* _LISTED RECORDS_:
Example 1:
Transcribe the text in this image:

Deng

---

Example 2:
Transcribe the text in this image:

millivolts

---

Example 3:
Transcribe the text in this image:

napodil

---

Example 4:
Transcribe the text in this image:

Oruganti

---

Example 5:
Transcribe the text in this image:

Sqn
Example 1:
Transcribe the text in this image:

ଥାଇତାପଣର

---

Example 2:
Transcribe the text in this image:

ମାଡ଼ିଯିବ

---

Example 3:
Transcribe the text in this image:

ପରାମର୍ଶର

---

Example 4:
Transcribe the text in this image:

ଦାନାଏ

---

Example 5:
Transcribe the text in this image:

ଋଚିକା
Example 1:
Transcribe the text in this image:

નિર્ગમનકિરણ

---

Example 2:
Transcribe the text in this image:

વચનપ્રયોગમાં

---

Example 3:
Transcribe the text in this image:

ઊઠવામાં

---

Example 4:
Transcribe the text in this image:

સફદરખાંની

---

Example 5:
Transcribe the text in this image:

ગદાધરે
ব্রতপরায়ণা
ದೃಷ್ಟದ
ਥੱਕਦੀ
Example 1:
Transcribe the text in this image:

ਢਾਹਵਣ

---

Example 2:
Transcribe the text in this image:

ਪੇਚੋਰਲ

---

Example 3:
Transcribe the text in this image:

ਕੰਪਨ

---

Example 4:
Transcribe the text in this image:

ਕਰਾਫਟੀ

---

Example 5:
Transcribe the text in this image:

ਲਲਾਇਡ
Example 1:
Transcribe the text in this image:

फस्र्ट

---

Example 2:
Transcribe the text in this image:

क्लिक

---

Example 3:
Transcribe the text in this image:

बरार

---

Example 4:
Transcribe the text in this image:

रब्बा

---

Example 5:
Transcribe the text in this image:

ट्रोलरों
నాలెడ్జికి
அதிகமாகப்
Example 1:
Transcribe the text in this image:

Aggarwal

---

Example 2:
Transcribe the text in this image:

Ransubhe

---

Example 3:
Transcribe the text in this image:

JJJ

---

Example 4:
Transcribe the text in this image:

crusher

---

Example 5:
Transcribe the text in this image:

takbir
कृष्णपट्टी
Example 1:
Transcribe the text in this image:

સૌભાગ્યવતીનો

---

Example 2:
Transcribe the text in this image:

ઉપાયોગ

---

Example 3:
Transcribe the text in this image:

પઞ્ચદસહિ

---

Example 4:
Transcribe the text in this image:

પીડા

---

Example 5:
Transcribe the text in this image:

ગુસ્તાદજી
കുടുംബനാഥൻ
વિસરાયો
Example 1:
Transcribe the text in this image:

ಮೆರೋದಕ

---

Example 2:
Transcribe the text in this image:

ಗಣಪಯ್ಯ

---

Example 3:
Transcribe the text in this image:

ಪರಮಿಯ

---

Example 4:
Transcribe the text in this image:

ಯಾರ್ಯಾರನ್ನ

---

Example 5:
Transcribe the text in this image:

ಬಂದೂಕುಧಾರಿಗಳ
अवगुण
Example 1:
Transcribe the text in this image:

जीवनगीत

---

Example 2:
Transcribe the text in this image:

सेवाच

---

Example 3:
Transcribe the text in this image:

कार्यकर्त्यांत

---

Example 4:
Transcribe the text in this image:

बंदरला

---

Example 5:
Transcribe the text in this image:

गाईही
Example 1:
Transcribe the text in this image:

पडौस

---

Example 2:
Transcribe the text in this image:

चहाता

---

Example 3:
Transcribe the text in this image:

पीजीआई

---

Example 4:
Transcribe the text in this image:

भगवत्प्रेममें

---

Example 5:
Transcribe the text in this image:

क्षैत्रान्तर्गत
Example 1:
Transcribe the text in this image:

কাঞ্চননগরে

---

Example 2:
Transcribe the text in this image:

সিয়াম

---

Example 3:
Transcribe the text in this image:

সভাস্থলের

* _WHAT IS NEEDED_: Write the entries out once more, exactly as they were given.

* _WRITTEN RESPONSE_:
Example 1:
Transcribe the text in this image:

Deng

---

Example 2:
Transcribe the text in this image:

millivolts

---

Example 3:
Transcribe the text in this image:

napodil

---

Example 4:
Transcribe the text in this image:

Oruganti

---

Example 5:
Transcribe the text in this image:

Sqn
Example 1:
Transcribe the text in this image:

ଥାଇତାପଣର

---

Example 2:
Transcribe the text in this image:

ମାଡ଼ିଯିବ

---

Example 3:
Transcribe the text in this image:

ପରାମର୍ଶର

---

Example 4:
Transcribe the text in this image:

ଦାନାଏ

---

Example 5:
Transcribe the text in this image:

ଋଚିକା
Example 1:
Transcribe the text in this image:

નિર્ગમનકિરણ

---

Example 2:
Transcribe the text in this image:

વચનપ્રયોગમાં

---

Example 3:
Transcribe the text in this image:

ઊઠવામાં

---

Example 4:
Transcribe the text in this image:

સફદરખાંની

---

Example 5:
Transcribe the text in this image:

ગદાધરે
ব্রতপরায়ণা
ದೃಷ್ಟದ
ਥੱਕਦੀ
Example 1:
Transcribe the text in this image:

ਢਾਹਵਣ

---

Example 2:
Transcribe the text in this image:

ਪੇਚੋਰਲ

---

Example 3:
Transcribe the text in this image:

ਕੰਪਨ

---

Example 4:
Transcribe the text in this image:

ਕਰਾਫਟੀ

---

Example 5:
Transcribe the text in this image:

ਲਲਾਇਡ
Example 1:
Transcribe the text in this image:

फस्र्ट

---

Example 2:
Transcribe the text in this image:

क्लिक

---

Example 3:
Transcribe the text in this image:

बरार

---

Example 4:
Transcribe the text in this image:

रब्बा

---

Example 5:
Transcribe the text in this image:

ट्रोलरों
నాలెడ్జికి
அதிகமாகப்
Example 1:
Transcribe the text in this image:

Aggarwal

---

Example 2:
Transcribe the text in this image:

Ransubhe

---

Example 3:
Transcribe the text in this image:

JJJ

---

Example 4:
Transcribe the text in this image:

crusher

---

Example 5:
Transcribe the text in this image:

takbir
कृष्णपट्टी
Example 1:
Transcribe the text in this image:

સૌભાગ્યવતીનો

---

Example 2:
Transcribe the text in this image:

ઉપાયોગ

---

Example 3:
Transcribe the text in this image:

પઞ્ચદસહિ

---

Example 4:
Transcribe the text in this image:

પીડા

---

Example 5:
Transcribe the text in this image:

ગુસ્તાદજી
കുടുംബനാഥൻ
વિસરાયો
Example 1:
Transcribe the text in this image:

ಮೆರೋದಕ

---

Example 2:
Transcribe the text in this image:

ಗಣಪಯ್ಯ

---

Example 3:
Transcribe the text in this image:

ಪರಮಿಯ

---

Example 4:
Transcribe the text in this image:

ಯಾರ್ಯಾರನ್ನ

---

Example 5:
Transcribe the text in this image:

ಬಂದೂಕುಧಾರಿಗಳ
अवगुण
Example 1:
Transcribe the text in this image:

जीवनगीत

---

Example 2:
Transcribe the text in this image:

सेवाच

---

Example 3:
Transcribe the text in this image:

कार्यकर्त्यांत

---

Example 4:
Transcribe the text in this image:

बंदरला

---

Example 5:
Transcribe the text in this image:

गाईही
Example 1:
Transcribe the text in this image:

पडौस

---

Example 2:
Transcribe the text in this image:

चहाता

---

Example 3:
Transcribe the text in this image:

पीजीआई

---

Example 4:
Transcribe the text in this image:

भगवत्प्रेममें

---

Example 5:
Transcribe the text in this image:

क्षैत्रान्तर्गत
Example 1:
Transcribe the text in this image:

কাঞ্চননগরে

---

Example 2:
Transcribe the text in this image:

সিয়াম

---

Example 3:
Transcribe the text in this image:

সভাস্থলের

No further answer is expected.